Tina also regularly gives presentations on various aspects of Occupational Therapy intervention, especially related to sensory function and handwriting and also “Dance Movement  Work” (a “non directive” approach which she has developed further using sensory integration principles).

Tina has also developed something called “The Ready to Work Programme” for helping to get all kids (not just those with special needs) “in the zone” for learning.

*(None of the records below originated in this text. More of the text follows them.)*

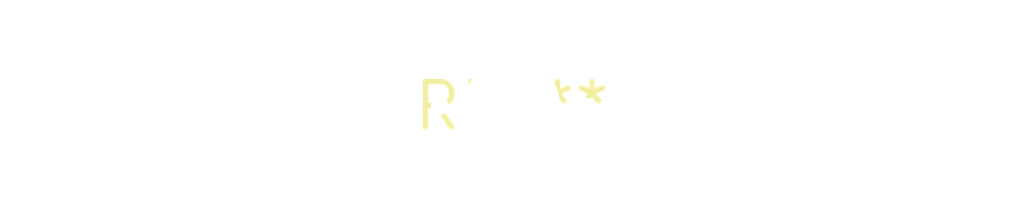
<source format=kicad_pcb>
(kicad_pcb (version 20240108) (generator pcbnew)

  (general
    (thickness 1.6)
  )

  (paper "A4")
  (layers
    (0 "F.Cu" signal)
    (31 "B.Cu" signal)
    (32 "B.Adhes" user "B.Adhesive")
    (33 "F.Adhes" user "F.Adhesive")
    (34 "B.Paste" user)
    (35 "F.Paste" user)
    (36 "B.SilkS" user "B.Silkscreen")
    (37 "F.SilkS" user "F.Silkscreen")
    (38 "B.Mask" user)
    (39 "F.Mask" user)
    (40 "Dwgs.User" user "User.Drawings")
    (41 "Cmts.User" user "User.Comments")
    (42 "Eco1.User" user "User.Eco1")
    (43 "Eco2.User" user "User.Eco2")
    (44 "Edge.Cuts" user)
    (45 "Margin" user)
    (46 "B.CrtYd" user "B.Courtyard")
    (47 "F.CrtYd" user "F.Courtyard")
    (48 "B.Fab" user)
    (49 "F.Fab" user)
    (50 "User.1" user)
    (51 "User.2" user)
    (52 "User.3" user)
    (53 "User.4" user)
    (54 "User.5" user)
    (55 "User.6" user)
    (56 "User.7" user)
    (57 "User.8" user)
    (58 "User.9" user)
  )

  (setup
    (pad_to_mask_clearance 0)
    (pcbplotparams
      (layerselection 0x00010fc_ffffffff)
      (plot_on_all_layers_selection 0x0000000_00000000)
      (disableapertmacros false)
      (usegerberextensions false)
      (usegerberattributes false)
      (usegerberadvancedattributes false)
      (creategerberjobfile false)
      (dashed_line_dash_ratio 12.000000)
      (dashed_line_gap_ratio 3.000000)
      (svgprecision 4)
      (plotframeref false)
      (viasonmask false)
      (mode 1)
      (useauxorigin false)
      (hpglpennumber 1)
      (hpglpenspeed 20)
      (hpglpendiameter 15.000000)
      (dxfpolygonmode false)
      (dxfimperialunits false)
      (dxfusepcbnewfont false)
      (psnegative false)
      (psa4output false)
      (plotreference false)
      (plotvalue false)
      (plotinvisibletext false)
      (sketchpadsonfab false)
      (subtractmaskfromsilk false)
      (outputformat 1)
      (mirror false)
      (drillshape 1)
      (scaleselection 1)
      (outputdirectory "")
    )
  )

  (net 0 "")

  (footprint "MountingHole_2.7mm_Pad_Via" (layer "F.Cu") (at 0 0))

)

</source>
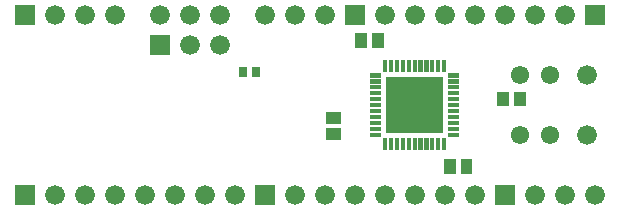
<source format=gbr>
G04 start of page 6 for group -4063 idx -4063 *
G04 Title: (unknown), componentmask *
G04 Creator: pcb 20110918 *
G04 CreationDate: Wed Aug  7 17:59:57 2013 UTC *
G04 For: mokus *
G04 Format: Gerber/RS-274X *
G04 PCB-Dimensions: 210000 80000 *
G04 PCB-Coordinate-Origin: lower left *
%MOIN*%
%FSLAX25Y25*%
%LNTOPMASK*%
%ADD53R,0.0276X0.0276*%
%ADD52R,0.0140X0.0140*%
%ADD51R,0.0395X0.0395*%
%ADD50C,0.0610*%
%ADD49C,0.0660*%
%ADD48C,0.0001*%
G54D48*G36*
X51700Y63300D02*Y56700D01*
X58300D01*
Y63300D01*
X51700D01*
G37*
G54D49*X55000Y70000D03*
X65000Y60000D03*
Y70000D03*
X75000D03*
X100000D03*
X90000D03*
X75000Y60000D03*
G54D48*G36*
X6700Y73300D02*Y66700D01*
X13300D01*
Y73300D01*
X6700D01*
G37*
G54D49*X20000Y70000D03*
X30000D03*
X40000D03*
G54D50*X175000Y30000D03*
X185000D03*
X175000Y50000D03*
X185000D03*
G54D49*X197500Y30000D03*
Y50000D03*
G54D48*G36*
X196700Y73300D02*Y66700D01*
X203300D01*
Y73300D01*
X196700D01*
G37*
G54D49*X190000Y70000D03*
X180000D03*
X170000D03*
X160000D03*
X150000D03*
G54D48*G36*
X6700Y13300D02*Y6700D01*
X13300D01*
Y13300D01*
X6700D01*
G37*
G54D49*X20000Y10000D03*
X30000D03*
X40000D03*
X50000D03*
X60000D03*
X70000D03*
X80000D03*
G54D48*G36*
X86700Y13300D02*Y6700D01*
X93300D01*
Y13300D01*
X86700D01*
G37*
G54D49*X100000Y10000D03*
X110000D03*
X120000D03*
X130000D03*
X140000D03*
X150000D03*
X160000D03*
G54D48*G36*
X166700Y13300D02*Y6700D01*
X173300D01*
Y13300D01*
X166700D01*
G37*
G54D49*X180000Y10000D03*
X190000D03*
X200000D03*
G54D48*G36*
X116700Y73300D02*Y66700D01*
X123300D01*
Y73300D01*
X116700D01*
G37*
G54D49*X110000Y70000D03*
X140000D03*
X130000D03*
G54D51*X112508Y35755D02*X113492D01*
X112508Y30245D02*X113492D01*
X151745Y19992D02*Y19008D01*
X157255Y19992D02*Y19008D01*
G54D52*X145905Y28229D02*Y25788D01*
X147874Y28229D02*Y25788D01*
X149842Y28229D02*Y25788D01*
X151771Y30158D02*X154212D01*
X151771Y32126D02*X154212D01*
X143937Y54212D02*Y51771D01*
X141968Y54212D02*Y51771D01*
X140000Y54212D02*Y51771D01*
X138032Y54212D02*Y51771D01*
X136063Y54212D02*Y51771D01*
X134095Y54212D02*Y51771D01*
G54D53*X82835Y51393D02*Y50607D01*
X87165Y51393D02*Y50607D01*
G54D52*X132126Y54212D02*Y51771D01*
X130158Y54212D02*Y51771D01*
X125788Y49842D02*X128229D01*
X125788Y47874D02*X128229D01*
X125788Y45905D02*X128229D01*
X125788Y43937D02*X128229D01*
G54D51*X122245Y61992D02*Y61008D01*
X127755Y61992D02*Y61008D01*
G54D52*X125788Y41968D02*X128229D01*
X125788Y40000D02*X128229D01*
X125788Y38032D02*X128229D01*
X125788Y36063D02*X128229D01*
G54D48*G36*
X130548Y49452D02*Y30548D01*
X149452D01*
Y49452D01*
X130548D01*
G37*
G54D52*X125788Y34095D02*X128229D01*
X125788Y32126D02*X128229D01*
X125788Y30158D02*X128229D01*
X130158Y28229D02*Y25788D01*
X132126Y28229D02*Y25788D01*
X134095Y28229D02*Y25788D01*
X136063Y28229D02*Y25788D01*
X138032Y28229D02*Y25788D01*
X140000Y28229D02*Y25788D01*
X141968Y28229D02*Y25788D01*
X143937Y28229D02*Y25788D01*
X149842Y54212D02*Y51771D01*
X147874Y54212D02*Y51771D01*
X145905Y54212D02*Y51771D01*
X151771Y34095D02*X154212D01*
X151771Y36063D02*X154212D01*
X151771Y38032D02*X154212D01*
X151771Y40000D02*X154212D01*
X151771Y41968D02*X154212D01*
X151771Y43937D02*X154212D01*
X151771Y45905D02*X154212D01*
X151771Y47874D02*X154212D01*
X151771Y49842D02*X154212D01*
G54D51*X169500Y42492D02*Y41508D01*
X175010Y42492D02*Y41508D01*
M02*

</source>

In work in the NHS she has been involved in multi disciplinary working parties:

  • To develop an Occupational Therapy programme called Motor Skills United as a waiting list initiative.
  • This is published through TTS publishers and can be run by schools themselves.
  • Developing of an Autism Pathway for children in Stockport
  • From February 2007- August 2013, Tina was responsible for implementing a new Occupational Therapy service for pupils with Autism at three local special schools with funding from the local Education Department in Stockport, developing a sensory curriculum for this cohort of children.
  • Since September 2013, Tina cut down her NHS hours to specialise in working with preschool children with sensory/social communication and motor difficulties in the Child Development Unit in Stockport.
    Her NHS OT team recently referred to her as a “resources type person - full of useful information & great ideas!”

Since May 2013, Tina has supported an educational organisation in Papua New Guinea on 3 visits (lasting about one month each).  She carried out Occupational Therapy assessments; giving advice and training to help teachers and home school parents to carry out treatment programmes.  This was an exciting experience, including flying out into remote jungle locations, sometimes by helicopter to work with children who had OT needs!

Tina has also worked in a consultancy capacity in Dubai and Australia. She is passionate about trying to improve the quality of children’s lives through OT intervention and helping adult caregivers to consider looking at how sensory dysfunction might affect children’s behaviour.